A Reassuring Voice

Generation Txt.edited by Tom Chivers
(75pp, £6.99. penned in the margins, 53 Arcadia Court, 45 Old Castle Street, London E1 7NY)


In his Introduction to this anthology of six poets all in their early and mid-twenties, Tom Chivers rightly dismisses the absurd claim by Kate Clanchy that people before they're twenty-eight can't write 'anything worth reading'. Chivers cites Keats, Wordsworth, Rimbaud and Wilfred Owen; Coleridge, Chatterton, Hart Crane and Sylvia Plath. 'Generation Txt is an attempt to redress the balance, to give some of our most talented and promising young writers a platform for their work [...] the generation of Blogs, iPods and ASBOs'.

The six poets all come from different backgrounds and show an impressive range of influences: Inua Ellams is influenced by the language of Mosdef and Talib Kweli as well as that of Shakepeare and Keats; Barry MacSweeny was key to the development of Emma McGordon when she began writing poetry at school; Abigail Oborne enjoys the poetry of Gertrude Stein, Tom Raworth and Frank O'Hara.

The range of influences is reflected in the variety of forms used, from the 'Sestina for my friends' by Joe Dunthorne, through the 'Sonnet to the Soviet' by Emma McGordon to the highly-visual 'postcard' poems by James Wilkes.

There is much talk nowadays of young people being a bunch of apolitical, materialistic hedonists, who care nothing for politics and society. (One thinks of George Galloway's buffoonish attempt to change this by appearing on Big Brother
.) Poetry written by young people could be seen, then, as even more of an irrelevance than poetry is often regarded as having in any case. The poets in this anthology, however, all show a high awareness of what is going on around them. At the same time, they do not fall into the trap of many sixties poets of mistaking polemical statements (however justified) for poetry. Take for example, the ironically-titled 'Eating Out' by Joe Dunthorne:

     there are these down-by-luck
     table-salt of the earth types:
     smelling like asparagus piss,
     no money, no grub,
     little half-healed cuts on their nose bridges,
     and anyhow
     you'd think they might be allowed
     to lick a strand of marinated pig fat
     from the inside of a bin bag
     but no, because the nosh,
     even when it's been tossed out,
     still represents the chef
     - it's still product -
      and they say a restaurant's reputation
     is only equal to its clientele
      and, on occasion, these homeless chaps
      shout abuse through letter boxes

I also enjoyed the gritty, yet humorous realism of Emma McGordon, for example in 'Love Letters':

     Alpha was the one,
     Though he could not beat a drum like Charlie
     Who was the first I ever kissed,
     In a cubicle where we could hear the pissing
     Of the girl next door.

Even the more personal, more meditative poems of Laura Forman have a quiet satirical ripple. 'Prognosis' deals with the after-effects of an operation:

     But you got a bit better each day.

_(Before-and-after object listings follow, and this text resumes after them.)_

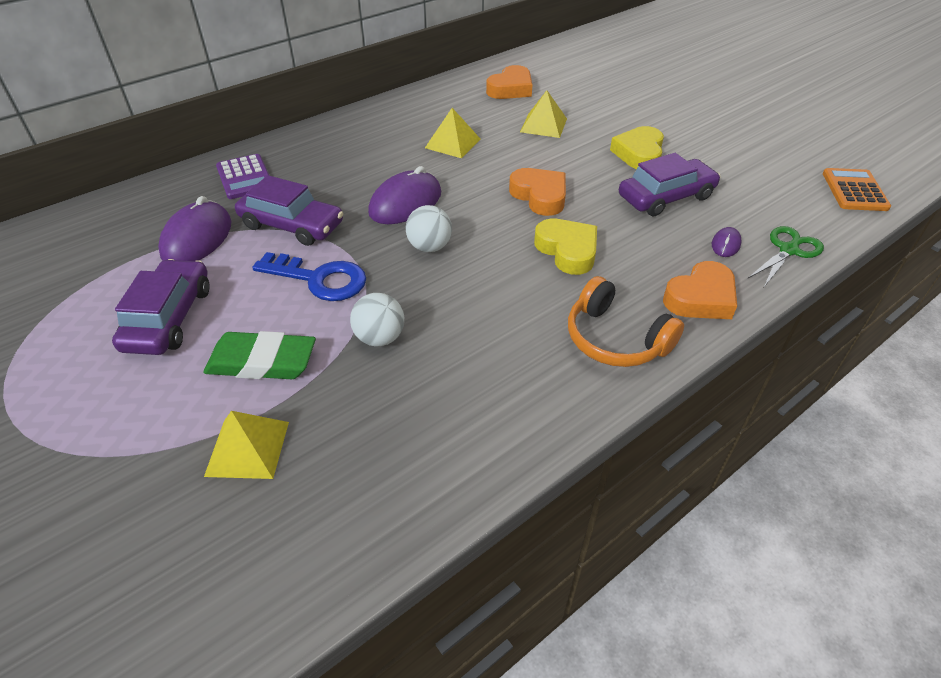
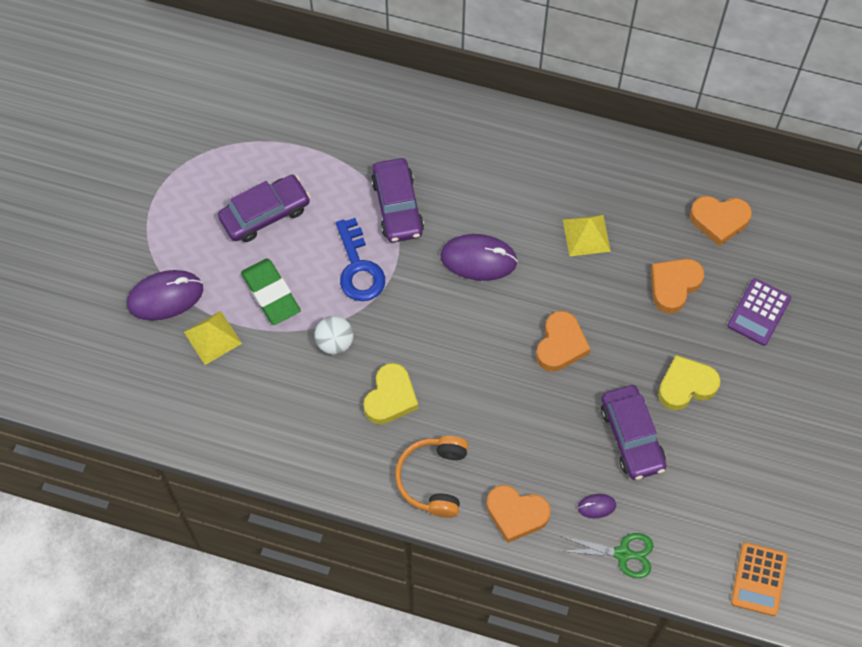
camera: 55 degrees right, 20 degrees up
(197, 238) = (340, 161): purple mouse -> purple mouse (165, 297)
(245, 177) = (424, 129): purple calculator -> purple calculator (758, 312)
(429, 247) = (441, 310): white ball -> none
(543, 125) = (674, 286): yellow pyramid -> orange heart
(567, 250) = (505, 402): yellow heart -> yellow heart (390, 397)
(666, 197) = (631, 437): purple car -> purple car turned 45 degrees clockwise
(854, 190) = (758, 579): orange calculator -> orange calculator turned 135 degrees clockwise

It was like
     one of those soap operas where nothing seems to happen
     in any given episode but if you look back one month, two, six,
     you can count three divorces, a marriage,
     two births, eleven crimes and a terminal disease.

     So here we are. Wondering if they got it all.
     I put my finger to your scar.
     I have to hush it, keep it quiet.

Inua Ellams woos us with an intense, racing lyricism combined with slang and words from the Nigerian language:

     They made Iyanga to the sun

     and freestyle freedom
     feeding on Jollof rice
     mangoes, melanin
     and moonlight.

     Together, we danced
     like this was right and eternity was wrong
     like Egwugwu masqueraded as humans
     forming forefather fever, feet foaming...

James Wilkes, on the other hand, draws his inspiration from other sources. His book Ex Chaos
(Renscombe Press, 2006) is made up of poems based on Japanese creation myths, which he wrote after a year teaching and working on organic farms in Japan:

     S H H I I I I I I I I I I N N N

     indicates silence, speech's term for its own absence,
     the unspeakable bustle
     rising through the limen of language.

His more recent work is a series of hand-printed postcards which rework selections from Daniel Defoe's A Tour thro' the Whole Island of Great Britain
. The excerpts selected for Txt Generation are strangely evocative. Wilkes gives the impression of a poet who will in the coming years produce interesting, innovative poetry.

So, overall this anthology is well worth getting hold of. My only gripe is that I would have liked to have seen more poets represented, perhaps more poets who are attempting to be innovative in their use of language. That said, the six here are all a reassuring voice that British poetry is alive, kicking and relevant, for some time to come.